By analyzing the precise chronological sequence of these MACB timestamps, digital forensic examiners can reconstruct the exact lifecycle of an adversary’s interaction with a system.
Recovering the Unrecoverable: Tracking Deleted Files
Advanced adversaries and malicious insiders consistently attempt to cover their tracks by utilizing anti-forensic techniques, such as deleting exfiltrated archives or wiping ransomware staging payloads.
However, the Windows operating system is inherently lazy. When a user or a script deletes a file, the OS does not immediately write zeros over the file’s physical location on the spinning disk or SSD. Doing so would incur massive performance penalties. Instead, the OS simply navigates to the file’s record within the $MFT and flips a single bit, marking the record as “inactive” and signaling to the system that the space is now available to be overwritten.
Exposing Anti-Forensics
Because TensorGuard parses the raw $MFT database at the disk level, it bypasses the standard Windows APIs. It effortlessly reads these “inactive” records, recovering the complete metadata of deleted files.
If an insider created a 3.3 GB password-protected archive named Stolen_IP.zip, copied it to a USB drive, and permanently deleted it to evade detection, TensorGuard will recover the deleted $MFT record. It exposes the exact file name, the file size, and the MACB timestamps proving the moment of staging and the moment of the attempted cover-up.
The Impossible Tedium of Manual Parsing
While the $MFT provides unmatched evidentiary value, manually extracting and parsing it is overwhelmingly tedious.
In a traditional incident response engagement, a forensic examiner must use specialized software to bypass OS locks and extract the $MFT binary. They must then run command-line tools (like MFTECmd) to parse the binary into a CSV format. A modern, actively used Windows workstation can easily possess an $MFT containing millions of individual records. The examiner must then import this massive CSV into a viewer like Timeline Explorer and spend hours manually filtering out benign OS noise to find the handful of anomalous entries related to the breach.

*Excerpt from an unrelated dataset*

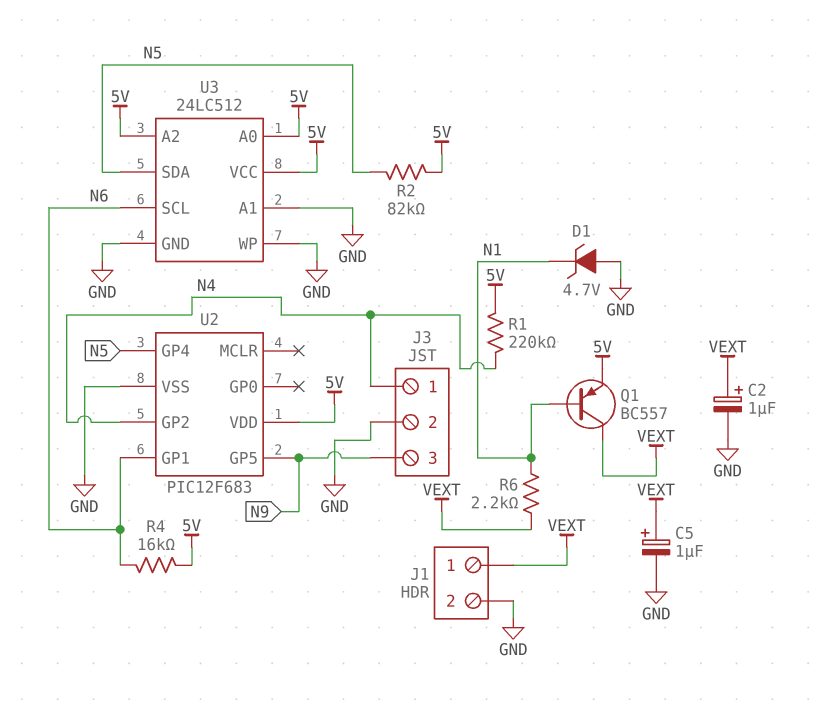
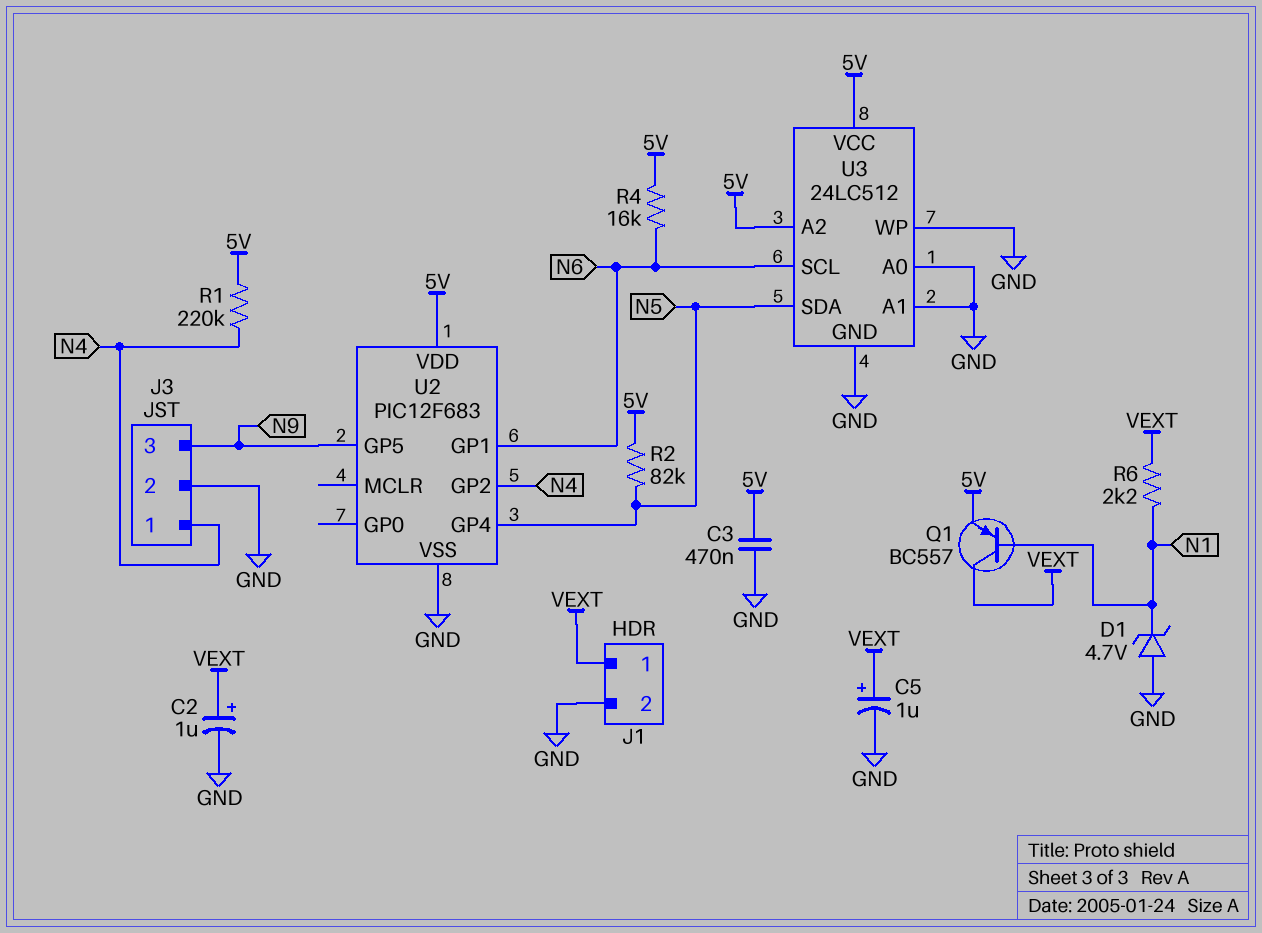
C3: none -> 470nF (5V, GND)
U3 pin A0: 5V -> GND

If an organization needs to assess 1,000 endpoints for a specific indicator of compromise, repeating this manual $MFT parsing process across the entire fleet is mathematically impossible.
Automating Timeline Generation at Fleet-Wide Scale
Stop wasting your elite cybersecurity talent on data formatting and spreadsheet manipulation.
TensorGuard completely automates Master File Table forensics. Our platform extracts and parses the $MFT across thousands of endpoints in parallel. The Evie 2.0 AI Engine instantly correlates the MACB timestamps with execution artifacts like the AmCache, automatically filtering out benign noise to generate C-Suite-ready executive summaries and automated timeline generation.
Most importantly, every AI-generated claim is directly cited and linked back to the raw $MFT hex/CSV data within the platform. TensorGuard empowers human analysts to verify the ground truth instantly, rather than forcing them to manually construct it from scratch.